Task requirements
A verbatim transcript of the data below is required, images omitted.

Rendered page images
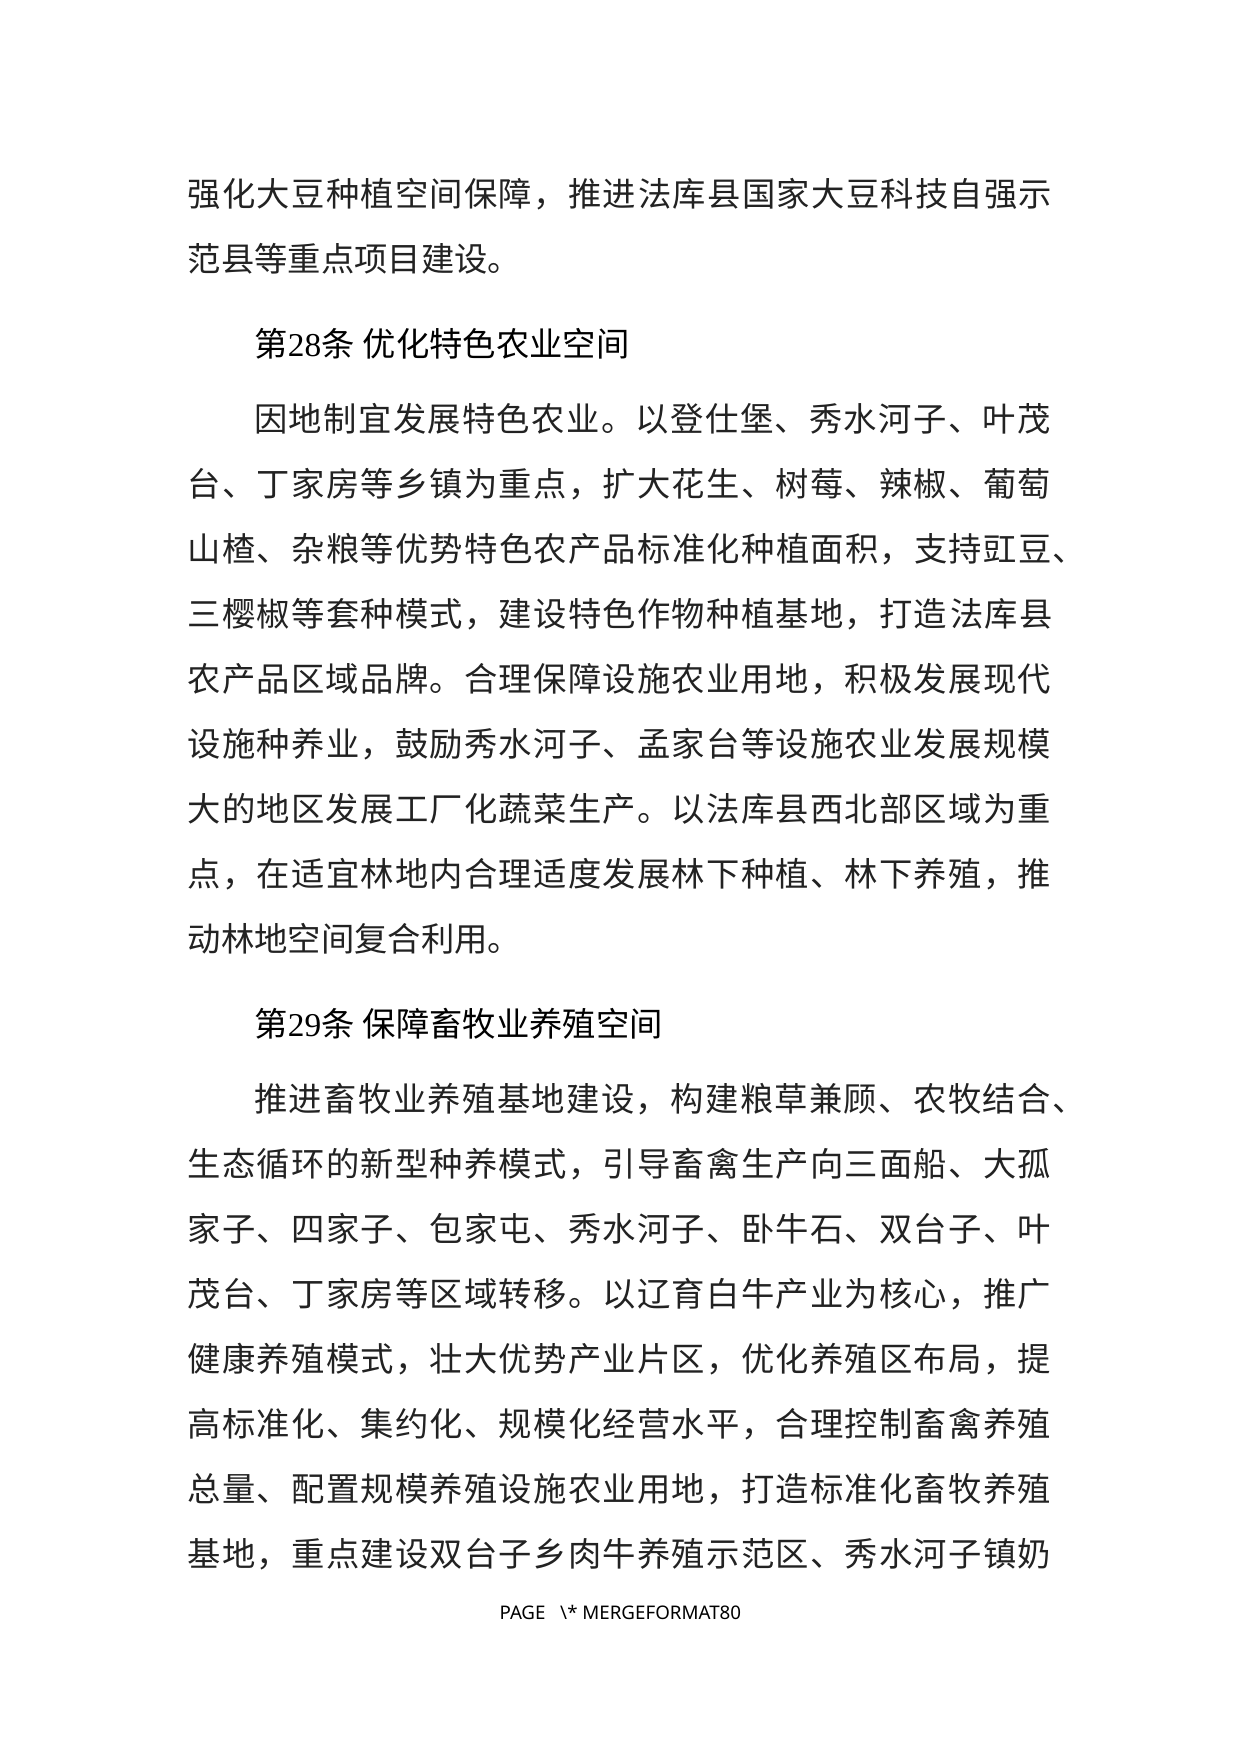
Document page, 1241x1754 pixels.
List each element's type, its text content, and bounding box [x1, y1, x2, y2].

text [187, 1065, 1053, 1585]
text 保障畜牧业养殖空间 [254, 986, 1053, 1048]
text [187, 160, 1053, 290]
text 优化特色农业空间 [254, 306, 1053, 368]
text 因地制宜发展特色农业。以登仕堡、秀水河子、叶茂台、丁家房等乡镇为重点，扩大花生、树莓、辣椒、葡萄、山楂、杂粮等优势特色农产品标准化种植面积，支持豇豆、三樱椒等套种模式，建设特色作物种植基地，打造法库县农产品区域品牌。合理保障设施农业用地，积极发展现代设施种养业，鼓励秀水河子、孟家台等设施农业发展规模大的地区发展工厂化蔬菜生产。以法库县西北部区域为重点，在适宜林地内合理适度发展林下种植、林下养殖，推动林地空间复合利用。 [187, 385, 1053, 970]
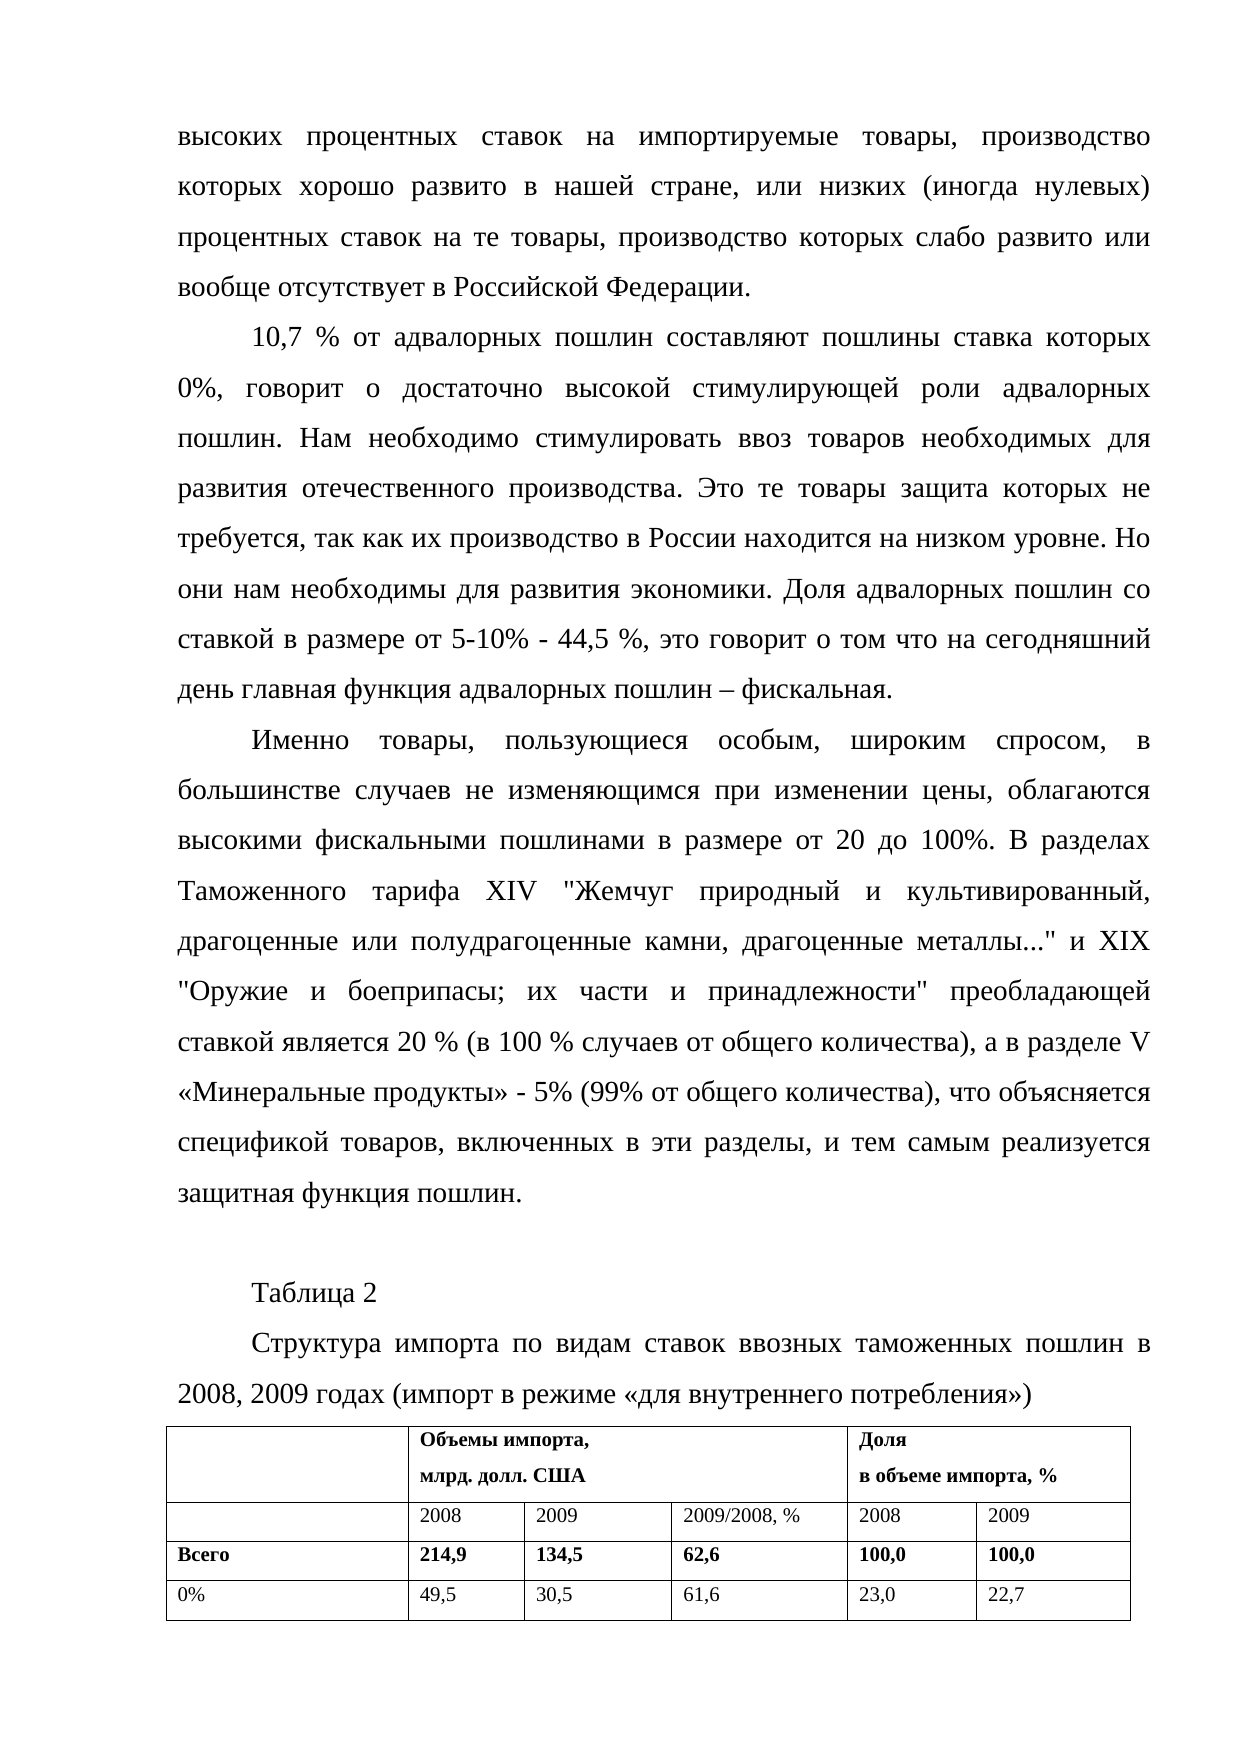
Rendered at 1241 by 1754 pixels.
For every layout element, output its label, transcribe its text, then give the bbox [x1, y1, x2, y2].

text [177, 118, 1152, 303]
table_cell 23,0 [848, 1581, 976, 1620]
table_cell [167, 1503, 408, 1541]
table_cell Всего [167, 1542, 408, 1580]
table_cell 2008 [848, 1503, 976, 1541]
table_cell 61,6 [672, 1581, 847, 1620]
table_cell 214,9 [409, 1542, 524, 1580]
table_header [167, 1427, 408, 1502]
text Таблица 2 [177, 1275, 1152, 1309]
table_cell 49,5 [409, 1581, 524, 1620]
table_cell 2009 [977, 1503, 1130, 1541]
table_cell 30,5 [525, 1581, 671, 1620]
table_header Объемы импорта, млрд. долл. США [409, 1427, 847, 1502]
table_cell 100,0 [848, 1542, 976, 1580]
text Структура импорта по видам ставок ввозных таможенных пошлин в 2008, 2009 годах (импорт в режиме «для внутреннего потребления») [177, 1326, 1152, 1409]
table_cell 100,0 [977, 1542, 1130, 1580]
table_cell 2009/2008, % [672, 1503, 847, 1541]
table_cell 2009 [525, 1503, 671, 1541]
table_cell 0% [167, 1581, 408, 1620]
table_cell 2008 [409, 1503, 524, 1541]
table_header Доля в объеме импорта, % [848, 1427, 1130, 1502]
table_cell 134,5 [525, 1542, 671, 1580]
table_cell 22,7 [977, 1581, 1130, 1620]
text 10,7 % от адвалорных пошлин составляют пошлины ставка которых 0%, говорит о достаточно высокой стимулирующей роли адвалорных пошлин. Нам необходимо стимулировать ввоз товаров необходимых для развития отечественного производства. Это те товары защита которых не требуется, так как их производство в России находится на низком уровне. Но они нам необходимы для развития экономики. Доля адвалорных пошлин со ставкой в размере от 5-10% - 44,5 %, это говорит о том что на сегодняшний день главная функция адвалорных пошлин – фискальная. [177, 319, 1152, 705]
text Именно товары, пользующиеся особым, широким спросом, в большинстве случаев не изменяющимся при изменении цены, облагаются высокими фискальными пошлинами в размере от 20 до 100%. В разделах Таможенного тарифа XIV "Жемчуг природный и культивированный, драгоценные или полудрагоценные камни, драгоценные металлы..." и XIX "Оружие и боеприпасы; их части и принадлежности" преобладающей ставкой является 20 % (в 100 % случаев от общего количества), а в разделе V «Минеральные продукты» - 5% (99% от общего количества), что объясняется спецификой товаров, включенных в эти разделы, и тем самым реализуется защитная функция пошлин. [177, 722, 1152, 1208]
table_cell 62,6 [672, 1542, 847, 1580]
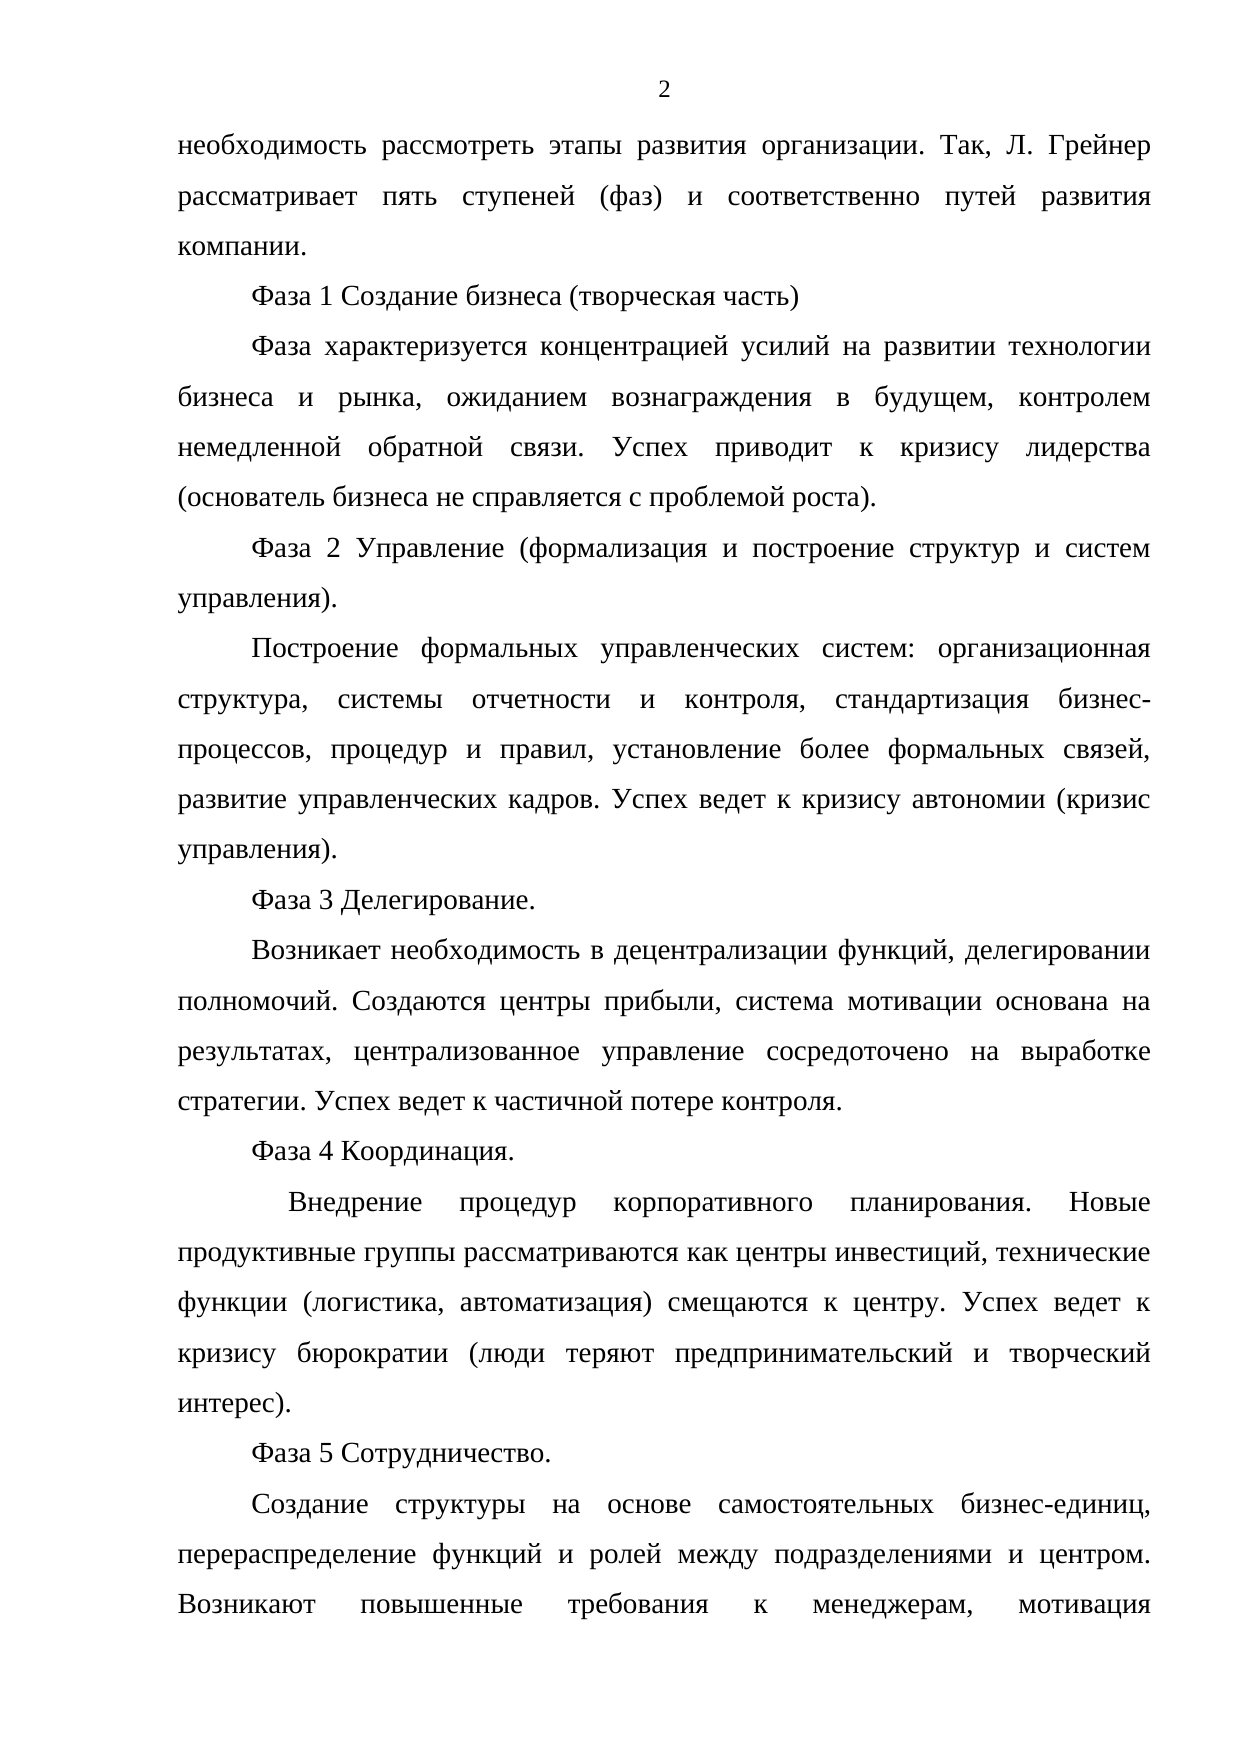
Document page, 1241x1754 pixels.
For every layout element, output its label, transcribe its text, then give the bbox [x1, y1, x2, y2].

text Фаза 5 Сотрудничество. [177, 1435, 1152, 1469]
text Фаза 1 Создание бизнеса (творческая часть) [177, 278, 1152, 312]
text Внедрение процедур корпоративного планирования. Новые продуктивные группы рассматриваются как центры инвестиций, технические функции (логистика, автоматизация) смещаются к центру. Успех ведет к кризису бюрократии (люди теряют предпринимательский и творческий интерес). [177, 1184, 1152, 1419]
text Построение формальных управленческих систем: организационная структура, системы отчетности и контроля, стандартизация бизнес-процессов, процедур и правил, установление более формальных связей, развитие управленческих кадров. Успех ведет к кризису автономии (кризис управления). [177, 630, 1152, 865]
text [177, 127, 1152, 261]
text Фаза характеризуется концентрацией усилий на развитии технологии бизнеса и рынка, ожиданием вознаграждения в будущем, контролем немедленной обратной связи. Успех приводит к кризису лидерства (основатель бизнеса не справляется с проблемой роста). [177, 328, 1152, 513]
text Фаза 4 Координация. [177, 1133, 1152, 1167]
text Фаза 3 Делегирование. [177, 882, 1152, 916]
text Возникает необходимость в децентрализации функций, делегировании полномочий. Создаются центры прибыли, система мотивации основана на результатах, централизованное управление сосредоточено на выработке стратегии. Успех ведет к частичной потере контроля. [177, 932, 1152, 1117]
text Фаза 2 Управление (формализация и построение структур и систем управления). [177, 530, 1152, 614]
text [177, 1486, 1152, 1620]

Written answer
Document page, 1241x1754 pixels.
List each element's type, its text content, and bounding box [x1, y1, x2, y2].

text [187, 1065, 1053, 1585]
text 保障畜牧业养殖空间 [254, 986, 1053, 1048]
text [187, 160, 1053, 290]
text 优化特色农业空间 [254, 306, 1053, 368]
text 因地制宜发展特色农业。以登仕堡、秀水河子、叶茂台、丁家房等乡镇为重点，扩大花生、树莓、辣椒、葡萄、山楂、杂粮等优势特色农产品标准化种植面积，支持豇豆、三樱椒等套种模式，建设特色作物种植基地，打造法库县农产品区域品牌。合理保障设施农业用地，积极发展现代设施种养业，鼓励秀水河子、孟家台等设施农业发展规模大的地区发展工厂化蔬菜生产。以法库县西北部区域为重点，在适宜林地内合理适度发展林下种植、林下养殖，推动林地空间复合利用。 [187, 385, 1053, 970]
Rendered at 1241 by 1754 pixels.
For every layout element, output its label, transcribe its text, then give the bbox [x1, y1, x2, y2].

text [177, 118, 1152, 303]
table_cell 23,0 [848, 1581, 976, 1620]
table_cell [167, 1503, 408, 1541]
table_cell Всего [167, 1542, 408, 1580]
table_cell 2008 [848, 1503, 976, 1541]
table_cell 61,6 [672, 1581, 847, 1620]
table_cell 214,9 [409, 1542, 524, 1580]
table_header [167, 1427, 408, 1502]
text Таблица 2 [177, 1275, 1152, 1309]
table_cell 49,5 [409, 1581, 524, 1620]
table_cell 2009 [977, 1503, 1130, 1541]
table_cell 30,5 [525, 1581, 671, 1620]
table_header Объемы импорта, млрд. долл. США [409, 1427, 847, 1502]
table_cell 100,0 [848, 1542, 976, 1580]
text Структура импорта по видам ставок ввозных таможенных пошлин в 2008, 2009 годах (импорт в режиме «для внутреннего потребления») [177, 1326, 1152, 1409]
table_cell 100,0 [977, 1542, 1130, 1580]
table_cell 2009/2008, % [672, 1503, 847, 1541]
table_cell 2009 [525, 1503, 671, 1541]
table_cell 0% [167, 1581, 408, 1620]
table_cell 2008 [409, 1503, 524, 1541]
table_header Доля в объеме импорта, % [848, 1427, 1130, 1502]
table_cell 134,5 [525, 1542, 671, 1580]
table_cell 22,7 [977, 1581, 1130, 1620]
text 10,7 % от адвалорных пошлин составляют пошлины ставка которых 0%, говорит о достаточно высокой стимулирующей роли адвалорных пошлин. Нам необходимо стимулировать ввоз товаров необходимых для развития отечественного производства. Это те товары защита которых не требуется, так как их производство в России находится на низком уровне. Но они нам необходимы для развития экономики. Доля адвалорных пошлин со ставкой в размере от 5-10% - 44,5 %, это говорит о том что на сегодняшний день главная функция адвалорных пошлин – фискальная. [177, 319, 1152, 705]
text Именно товары, пользующиеся особым, широким спросом, в большинстве случаев не изменяющимся при изменении цены, облагаются высокими фискальными пошлинами в размере от 20 до 100%. В разделах Таможенного тарифа XIV "Жемчуг природный и культивированный, драгоценные или полудрагоценные камни, драгоценные металлы..." и XIX "Оружие и боеприпасы; их части и принадлежности" преобладающей ставкой является 20 % (в 100 % случаев от общего количества), а в разделе V «Минеральные продукты» - 5% (99% от общего количества), что объясняется спецификой товаров, включенных в эти разделы, и тем самым реализуется защитная функция пошлин. [177, 722, 1152, 1208]
table_cell 62,6 [672, 1542, 847, 1580]
Document page, 1241x1754 pixels.
For every layout element, output its label, transcribe its text, then give the bbox [x1, y1, x2, y2].

text Фаза 5 Сотрудничество. [177, 1435, 1152, 1469]
text Фаза 1 Создание бизнеса (творческая часть) [177, 278, 1152, 312]
text Внедрение процедур корпоративного планирования. Новые продуктивные группы рассматриваются как центры инвестиций, технические функции (логистика, автоматизация) смещаются к центру. Успех ведет к кризису бюрократии (люди теряют предпринимательский и творческий интерес). [177, 1184, 1152, 1419]
text Построение формальных управленческих систем: организационная структура, системы отчетности и контроля, стандартизация бизнес-процессов, процедур и правил, установление более формальных связей, развитие управленческих кадров. Успех ведет к кризису автономии (кризис управления). [177, 630, 1152, 865]
text [177, 127, 1152, 261]
text Фаза характеризуется концентрацией усилий на развитии технологии бизнеса и рынка, ожиданием вознаграждения в будущем, контролем немедленной обратной связи. Успех приводит к кризису лидерства (основатель бизнеса не справляется с проблемой роста). [177, 328, 1152, 513]
text Фаза 4 Координация. [177, 1133, 1152, 1167]
text Фаза 3 Делегирование. [177, 882, 1152, 916]
text Возникает необходимость в децентрализации функций, делегировании полномочий. Создаются центры прибыли, система мотивации основана на результатах, централизованное управление сосредоточено на выработке стратегии. Успех ведет к частичной потере контроля. [177, 932, 1152, 1117]
text Фаза 2 Управление (формализация и построение структур и систем управления). [177, 530, 1152, 614]
text [177, 1486, 1152, 1620]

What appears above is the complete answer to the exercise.